-- Opening Marker --

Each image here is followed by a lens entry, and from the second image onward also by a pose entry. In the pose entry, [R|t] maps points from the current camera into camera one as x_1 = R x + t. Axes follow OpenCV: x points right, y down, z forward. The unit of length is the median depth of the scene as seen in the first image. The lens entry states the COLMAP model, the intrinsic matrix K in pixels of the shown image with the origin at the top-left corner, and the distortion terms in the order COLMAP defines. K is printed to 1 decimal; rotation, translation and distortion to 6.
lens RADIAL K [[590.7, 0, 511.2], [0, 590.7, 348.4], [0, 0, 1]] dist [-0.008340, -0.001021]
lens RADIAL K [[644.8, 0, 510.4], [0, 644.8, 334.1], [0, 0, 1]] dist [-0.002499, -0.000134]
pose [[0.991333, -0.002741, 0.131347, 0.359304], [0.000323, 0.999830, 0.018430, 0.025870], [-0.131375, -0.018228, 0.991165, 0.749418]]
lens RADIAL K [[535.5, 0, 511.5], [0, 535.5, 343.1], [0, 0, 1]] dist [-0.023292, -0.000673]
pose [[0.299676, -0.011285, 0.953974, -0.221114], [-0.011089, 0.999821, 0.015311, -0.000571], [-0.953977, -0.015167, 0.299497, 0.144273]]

-- Closing Marker --

_Goal of the exercise:_
Can you reproduce all the records above with every "pose entry" renamed to "extrinsics entry" and nothing else altered?

_Answer to this task:_
Each image here is followed by a lens entry, and from the second image onward also by a extrinsics entry. In the extrinsics entry, [R|t] maps points from the current camera into camera one as x_1 = R x + t. Axes follow OpenCV: x points right, y down, z forward. The unit of length is the median depth of the scene as seen in the first image. The lens entry states the COLMAP model, the intrinsic matrix K in pixels of the shown image with the origin at the top-left corner, and the distortion terms in the order COLMAP defines. K is printed to 1 decimal; rotation, translation and distortion to 6.
lens RADIAL K [[590.7, 0, 511.2], [0, 590.7, 348.4], [0, 0, 1]] dist [-0.008340, -0.001021]
lens RADIAL K [[644.8, 0, 510.4], [0, 644.8, 334.1], [0, 0, 1]] dist [-0.002499, -0.000134]
pose [[0.991333, -0.002741, 0.131347, 0.359304], [0.000323, 0.999830, 0.018430, 0.025870], [-0.131375, -0.018228, 0.991165, 0.749418]]
lens RADIAL K [[535.5, 0, 511.5], [0, 535.5, 343.1], [0, 0, 1]] dist [-0.023292, -0.000673]
pose [[0.299676, -0.011285, 0.953974, -0.221114], [-0.011089, 0.999821, 0.015311, -0.000571], [-0.953977, -0.015167, 0.299497, 0.144273]]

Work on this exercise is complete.